◆ **What the exercise asks**: One number is the whole answer: the tally of lines in the records below that contain "Plus".

↓↓↓

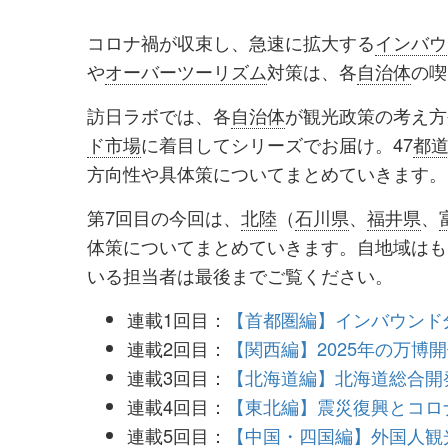
を
を
コロナ禍が収束し、急速に拡大する
インバウ
シ
シ
や
オーバーツーリズム
対策は、各
自治体
の喫
ェ
ェ
訪日ラボでは、各
自治体
が観光政策の考え方
ア
ア
ド市場
に着目してシリーズでお届け。47
都
す
す
方向性や具体策についてまとめていきます。
る
る
第7回目の今回は、
北陸
（
石川県
、
福井県
、
体策についてまとめていきます。自地域はも
いる担当者は最後までご覧ください。
連載1回目：
【首都圏編】インバウンド
連載2回目：
【関西編】2025年の万
連載3回目：
【北海道編】北海道総合開
連載4回目：
【東北編】震災復興とコロ
連載5回目：
【中国・四国編】外国人観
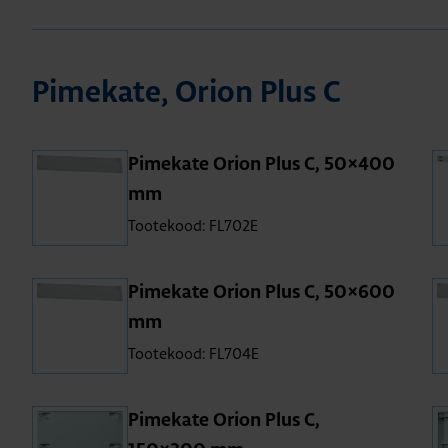
Pime­kate, Orion Plus C
Pime­kate Orion Plus C, 50×400
mm
Tootekood: FL702E
Pime­kate Orion Plus C, 50×600
mm
Tootekood: FL704E
Pime­kate Orion Plus C,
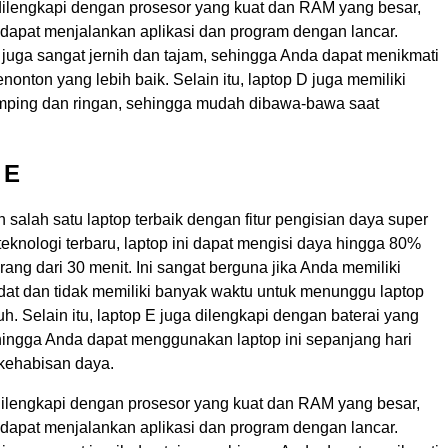
dilengkapi dengan prosesor yang kuat dan RAM yang besar,
dapat menjalankan aplikasi dan program dengan lancar.
i juga sangat jernih dan tajam, sehingga Anda dapat menikmati
nton yang lebih baik. Selain itu, laptop D juga memiliki
mping dan ringan, sehingga mudah dibawa-bawa saat
 E
 salah satu laptop terbaik dengan fitur pengisian daya super
eknologi terbaru, laptop ini dapat mengisi daya hingga 80%
ang dari 30 menit. Ini sangat berguna jika Anda memiliki
dat dan tidak memiliki banyak waktu untuk menunggu laptop
uh. Selain itu, laptop E juga dilengkapi dengan baterai yang
hingga Anda dapat menggunakan laptop ini sepanjang hari
 kehabisan daya.
dilengkapi dengan prosesor yang kuat dan RAM yang besar,
dapat menjalankan aplikasi dan program dengan lancar.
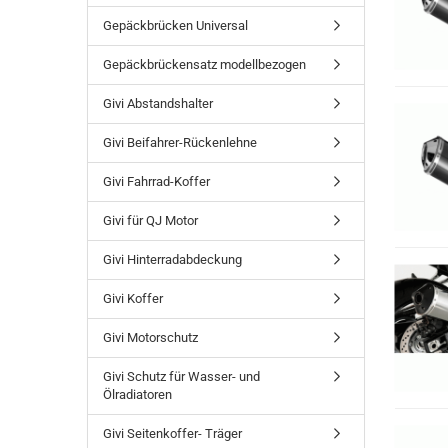
Gepäckbrücken Universal
Gepäckbrückensatz modellbezogen
Givi Abstandshalter
Givi Beifahrer-Rückenlehne
Givi Fahrrad-Koffer
Givi für QJ Motor
Givi Hinterradabdeckung
Givi Koffer
Givi Motorschutz
Givi Schutz für Wasser- und
Ölradiatoren
Givi Seitenkoffer- Träger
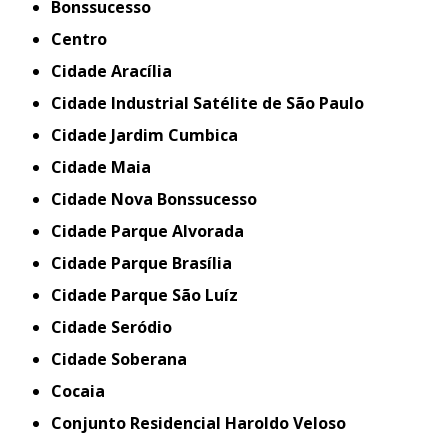
Bonssucesso
Centro
Cidade Aracília
Cidade Industrial Satélite de São Paulo
Cidade Jardim Cumbica
Cidade Maia
Cidade Nova Bonssucesso
Cidade Parque Alvorada
Cidade Parque Brasília
Cidade Parque São Luíz
Cidade Seródio
Cidade Soberana
Cocaia
Conjunto Residencial Haroldo Veloso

↑↑↑

◆ **Solution to this task**: 4